**What this task involves**
For the word "Península", return each line of the data in which it occurs.
Start of Block
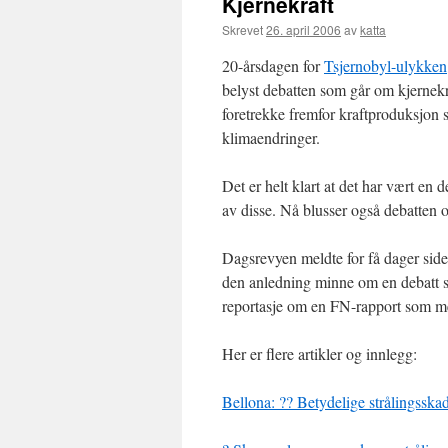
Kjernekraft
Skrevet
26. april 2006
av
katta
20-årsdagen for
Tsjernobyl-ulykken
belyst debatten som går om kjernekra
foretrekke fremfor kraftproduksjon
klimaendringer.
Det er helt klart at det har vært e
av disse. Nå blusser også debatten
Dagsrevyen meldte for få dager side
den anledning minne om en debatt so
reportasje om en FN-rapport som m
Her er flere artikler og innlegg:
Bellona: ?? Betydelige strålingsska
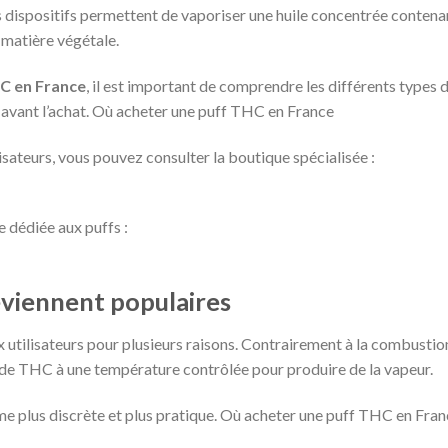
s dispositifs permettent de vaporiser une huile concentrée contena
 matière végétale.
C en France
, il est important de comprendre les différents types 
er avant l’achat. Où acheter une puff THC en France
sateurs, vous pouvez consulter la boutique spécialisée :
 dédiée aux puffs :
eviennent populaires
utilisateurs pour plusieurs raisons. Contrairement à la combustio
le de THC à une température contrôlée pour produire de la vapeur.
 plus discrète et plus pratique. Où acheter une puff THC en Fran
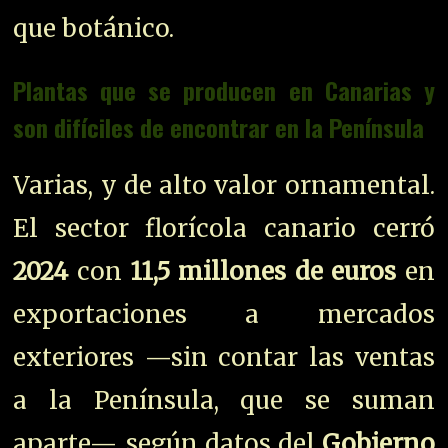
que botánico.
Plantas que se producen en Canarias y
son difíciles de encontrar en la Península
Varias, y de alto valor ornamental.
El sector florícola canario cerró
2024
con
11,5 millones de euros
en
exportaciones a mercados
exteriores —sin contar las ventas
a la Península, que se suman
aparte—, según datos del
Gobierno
End of Block
Start of Block
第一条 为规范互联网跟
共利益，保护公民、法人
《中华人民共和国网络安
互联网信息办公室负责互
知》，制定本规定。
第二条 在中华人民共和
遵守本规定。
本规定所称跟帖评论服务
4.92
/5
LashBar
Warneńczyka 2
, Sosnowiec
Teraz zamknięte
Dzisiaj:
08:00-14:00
End of Block
**Answer section**
son difíciles de encontrar en la Península
a la Península, que se suman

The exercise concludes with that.